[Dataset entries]
******************************
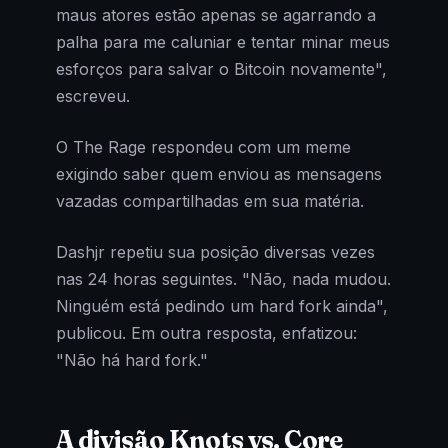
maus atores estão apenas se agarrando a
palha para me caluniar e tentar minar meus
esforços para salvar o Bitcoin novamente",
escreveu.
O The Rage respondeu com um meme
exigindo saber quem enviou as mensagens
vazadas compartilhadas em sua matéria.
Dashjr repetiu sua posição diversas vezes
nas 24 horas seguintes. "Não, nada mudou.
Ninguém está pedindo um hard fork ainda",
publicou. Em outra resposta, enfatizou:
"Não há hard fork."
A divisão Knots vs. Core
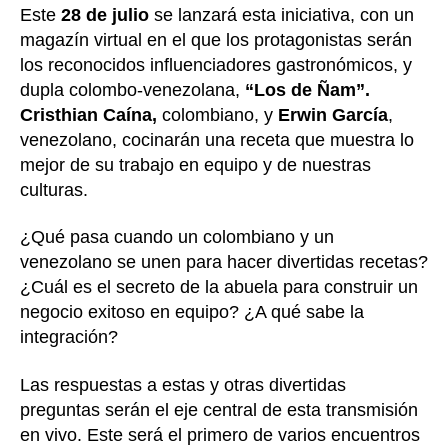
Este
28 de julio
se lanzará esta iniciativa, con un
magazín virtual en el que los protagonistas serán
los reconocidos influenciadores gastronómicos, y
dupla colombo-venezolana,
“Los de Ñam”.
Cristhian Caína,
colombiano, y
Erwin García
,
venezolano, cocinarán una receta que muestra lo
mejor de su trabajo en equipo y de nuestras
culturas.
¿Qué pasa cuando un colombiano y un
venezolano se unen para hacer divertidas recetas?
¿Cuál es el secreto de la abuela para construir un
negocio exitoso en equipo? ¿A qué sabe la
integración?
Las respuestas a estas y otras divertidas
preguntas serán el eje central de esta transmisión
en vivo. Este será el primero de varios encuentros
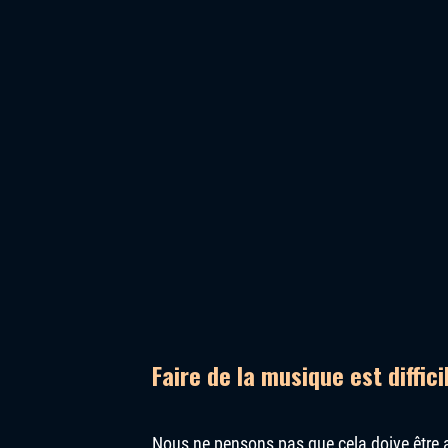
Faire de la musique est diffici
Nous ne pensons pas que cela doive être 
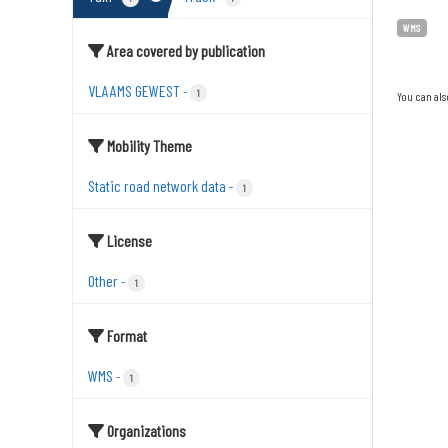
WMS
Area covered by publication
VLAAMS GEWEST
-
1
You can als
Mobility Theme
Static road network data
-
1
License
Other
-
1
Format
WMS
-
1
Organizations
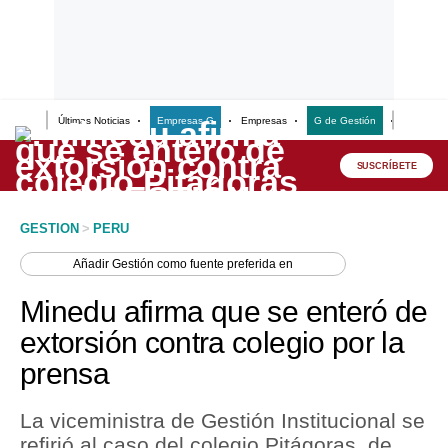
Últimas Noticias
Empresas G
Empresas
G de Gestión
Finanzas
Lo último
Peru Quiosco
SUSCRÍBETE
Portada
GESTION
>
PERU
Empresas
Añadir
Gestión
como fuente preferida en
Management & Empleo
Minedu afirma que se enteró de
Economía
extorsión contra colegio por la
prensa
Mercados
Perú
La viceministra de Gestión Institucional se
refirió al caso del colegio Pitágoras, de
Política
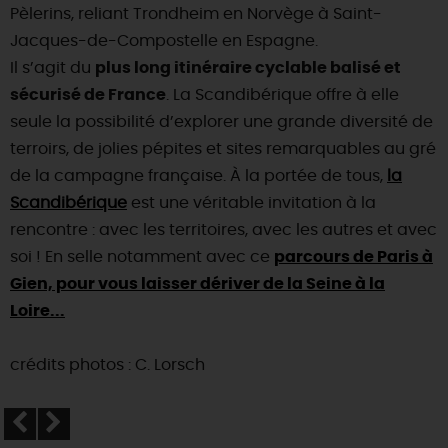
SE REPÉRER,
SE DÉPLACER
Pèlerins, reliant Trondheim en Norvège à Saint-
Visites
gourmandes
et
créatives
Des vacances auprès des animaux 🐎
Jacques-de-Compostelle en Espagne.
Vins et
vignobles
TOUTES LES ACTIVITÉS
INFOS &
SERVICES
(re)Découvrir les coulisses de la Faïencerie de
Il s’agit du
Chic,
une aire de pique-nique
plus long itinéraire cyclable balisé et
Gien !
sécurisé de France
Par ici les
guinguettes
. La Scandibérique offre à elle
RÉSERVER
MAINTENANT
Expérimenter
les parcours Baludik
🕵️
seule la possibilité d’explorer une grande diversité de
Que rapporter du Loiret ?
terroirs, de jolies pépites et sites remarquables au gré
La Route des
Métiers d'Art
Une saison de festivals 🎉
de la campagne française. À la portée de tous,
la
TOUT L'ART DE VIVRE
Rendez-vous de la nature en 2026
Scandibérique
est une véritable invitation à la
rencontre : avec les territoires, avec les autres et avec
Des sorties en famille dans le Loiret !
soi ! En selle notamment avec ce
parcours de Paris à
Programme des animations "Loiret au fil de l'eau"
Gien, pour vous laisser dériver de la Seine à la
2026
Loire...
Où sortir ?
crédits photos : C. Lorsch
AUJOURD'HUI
******************************
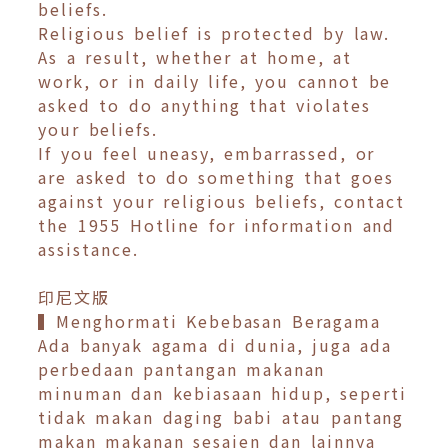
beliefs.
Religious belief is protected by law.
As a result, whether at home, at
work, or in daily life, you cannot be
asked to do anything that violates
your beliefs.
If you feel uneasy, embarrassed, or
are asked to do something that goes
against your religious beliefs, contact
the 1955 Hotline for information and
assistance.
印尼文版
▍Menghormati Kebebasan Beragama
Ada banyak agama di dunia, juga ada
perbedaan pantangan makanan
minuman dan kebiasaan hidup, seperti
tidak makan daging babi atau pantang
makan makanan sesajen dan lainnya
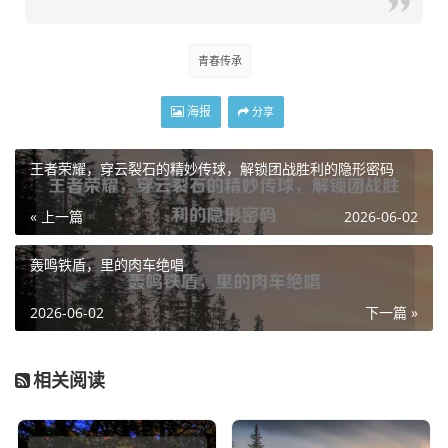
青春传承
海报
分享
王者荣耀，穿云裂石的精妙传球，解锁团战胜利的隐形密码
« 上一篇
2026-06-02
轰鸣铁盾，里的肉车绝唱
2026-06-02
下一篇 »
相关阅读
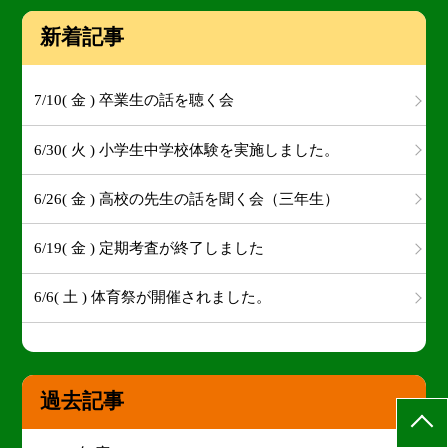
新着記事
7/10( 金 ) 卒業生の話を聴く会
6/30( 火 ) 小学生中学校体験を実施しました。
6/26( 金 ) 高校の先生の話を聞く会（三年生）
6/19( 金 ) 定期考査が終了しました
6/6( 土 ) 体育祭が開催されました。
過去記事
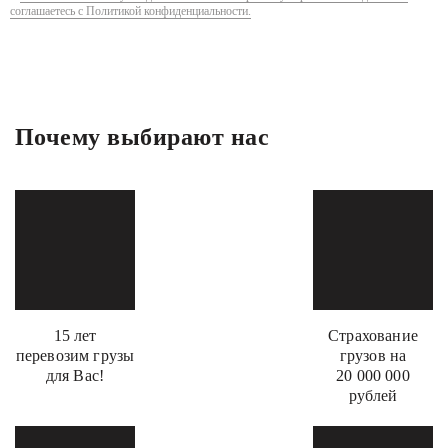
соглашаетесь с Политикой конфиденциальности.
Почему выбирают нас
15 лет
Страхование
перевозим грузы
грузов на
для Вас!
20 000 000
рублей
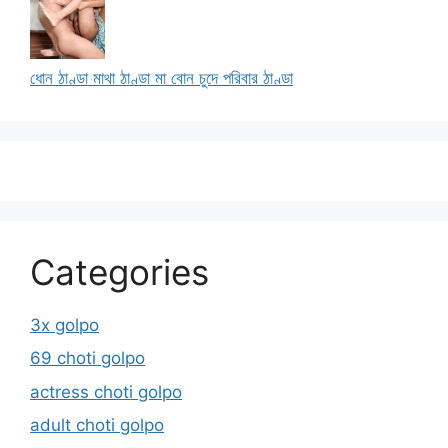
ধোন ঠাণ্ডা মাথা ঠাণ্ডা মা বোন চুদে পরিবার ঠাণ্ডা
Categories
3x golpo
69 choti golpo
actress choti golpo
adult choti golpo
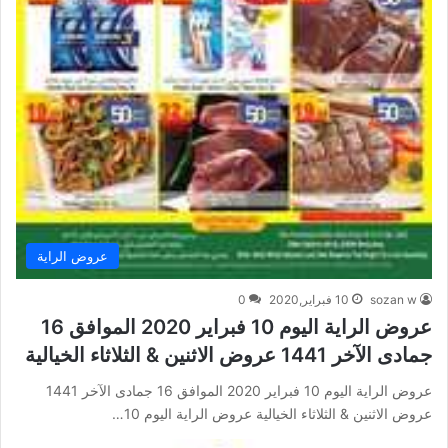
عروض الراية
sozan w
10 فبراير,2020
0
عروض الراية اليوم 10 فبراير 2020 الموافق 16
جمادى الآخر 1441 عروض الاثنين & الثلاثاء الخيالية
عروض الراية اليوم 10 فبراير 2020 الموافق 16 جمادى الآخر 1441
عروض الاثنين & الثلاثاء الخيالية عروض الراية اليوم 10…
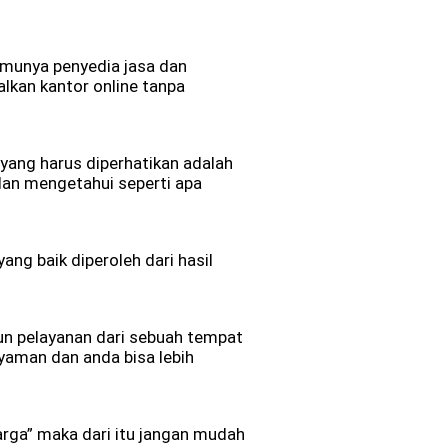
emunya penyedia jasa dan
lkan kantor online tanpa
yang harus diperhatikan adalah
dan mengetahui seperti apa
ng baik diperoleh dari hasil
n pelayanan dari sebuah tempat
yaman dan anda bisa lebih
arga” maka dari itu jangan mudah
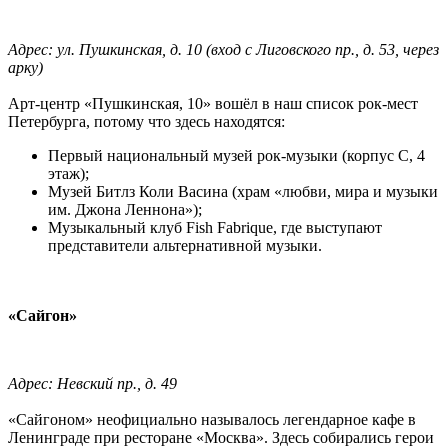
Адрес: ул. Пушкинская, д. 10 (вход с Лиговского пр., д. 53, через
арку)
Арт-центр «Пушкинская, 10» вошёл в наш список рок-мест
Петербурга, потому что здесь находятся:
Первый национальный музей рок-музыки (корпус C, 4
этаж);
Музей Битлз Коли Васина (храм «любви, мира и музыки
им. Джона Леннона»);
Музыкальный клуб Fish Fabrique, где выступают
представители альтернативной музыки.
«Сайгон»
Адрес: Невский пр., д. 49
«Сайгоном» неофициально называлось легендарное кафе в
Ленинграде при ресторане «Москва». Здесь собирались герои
******************************
• **Problem description**: From the data above, reproduce word for word the lines running from the line with "Expérimenter" to the line with "AUJOURD'HUI", ends included.

• **Answer section**:
Expérimenter
les parcours Baludik
🕵️
seule la possibilité d’explorer une grande diversité de
Que rapporter du Loiret ?
terroirs, de jolies pépites et sites remarquables au gré
La Route des
Métiers d'Art
Une saison de festivals 🎉
de la campagne française. À la portée de tous,
la
TOUT L'ART DE VIVRE
Rendez-vous de la nature en 2026
Scandibérique
est une véritable invitation à la
rencontre : avec les territoires, avec les autres et avec
Des sorties en famille dans le Loiret !
soi ! En selle notamment avec ce
parcours de Paris à
Programme des animations "Loiret au fil de l'eau"
Gien, pour vous laisser dériver de la Seine à la
2026
Loire...
Où sortir ?
crédits photos : C. Lorsch
AUJOURD'HUI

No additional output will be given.